BioBag, you’re it (Day 148)…


Ever since I got that little nylon tote bag that fits in my purse, I haven’t needed a single plastic bag. But that doesn’t mean I wasn’t using them — I had a bunch stored up from previous shopping trips, which I was keeping under my sink and gradually using up for various things, such as a liner for my bathroom garbage bin.

Well, I finally ran out of them (which goes to show how many I’d amassed). I wanted to get some sort of small waste bag of a similar size that wasn’t made from plastic, so I went for the BioBags. Made mostly out of corn starch, it can be recycled but also biodegrades in 10 to 45 days.

Hopefully, this will be the official end of any and all plastic bags in my life.

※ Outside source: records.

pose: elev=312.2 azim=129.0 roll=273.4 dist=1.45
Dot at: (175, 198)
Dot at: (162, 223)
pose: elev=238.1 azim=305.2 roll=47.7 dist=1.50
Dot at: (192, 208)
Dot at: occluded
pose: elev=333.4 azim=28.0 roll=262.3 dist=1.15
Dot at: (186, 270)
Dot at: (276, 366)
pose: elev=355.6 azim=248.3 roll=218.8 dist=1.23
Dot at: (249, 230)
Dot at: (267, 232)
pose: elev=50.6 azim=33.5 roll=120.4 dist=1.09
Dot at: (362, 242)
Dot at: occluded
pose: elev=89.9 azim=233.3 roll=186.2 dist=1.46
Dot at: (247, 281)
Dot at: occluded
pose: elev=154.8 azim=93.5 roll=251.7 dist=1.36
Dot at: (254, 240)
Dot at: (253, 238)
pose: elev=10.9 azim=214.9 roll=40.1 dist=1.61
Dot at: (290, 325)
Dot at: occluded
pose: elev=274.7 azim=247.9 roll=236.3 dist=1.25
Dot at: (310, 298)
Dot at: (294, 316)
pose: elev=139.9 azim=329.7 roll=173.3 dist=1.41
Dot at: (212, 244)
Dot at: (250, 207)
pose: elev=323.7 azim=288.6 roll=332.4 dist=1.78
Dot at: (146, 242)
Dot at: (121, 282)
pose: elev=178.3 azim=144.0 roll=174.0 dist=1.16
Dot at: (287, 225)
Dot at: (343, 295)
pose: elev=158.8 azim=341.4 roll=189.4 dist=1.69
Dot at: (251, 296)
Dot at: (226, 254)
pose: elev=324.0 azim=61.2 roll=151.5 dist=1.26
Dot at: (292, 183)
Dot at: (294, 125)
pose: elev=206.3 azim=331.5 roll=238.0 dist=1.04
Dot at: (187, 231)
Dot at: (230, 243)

4 Responses to BioBag, you’re it (Day 148)…

  1. Hellcat13 says:

    Oh, I use these to line my kitchen compost bucket. They’re lovely. You just scoop the entire thing out and dump it in the composter, and then there is way less icky cleanup of veggie scraps (thus saving soap and water, too!) I’ve heard that there are some bags on the market that only break down into tiny plastic particles, so you have to be aware of the imposters, but the BioBags are the real deal. Lee Valley Tools carries them (and they are available to order online.)

  2. Lori V. says:

    I have always thought of this as quite a dilemma (which hasn’t stopped me from using cornstarch bags for poopscooping)… landfills today are designed to INHIBIT degradation, so why spend more money on more expensive bags that are not going to break down, even though they are made to do so (unless you are, indeed, composting them). My personal answer for this is that it lessens our dependability on petroleum. I don’t care whether they’re totally biodegradable or not; my biggest concern is just that they AREN’T made of petroleum…

  3. Bill F says:

    It’s a great idea in theory, but at present it takes more fossil fuel to make biopolymer than it does to make plastic.

  4. pat farquharson says:

    I think I understand that because it is starch based (corn) it requires less fossil fuel to make??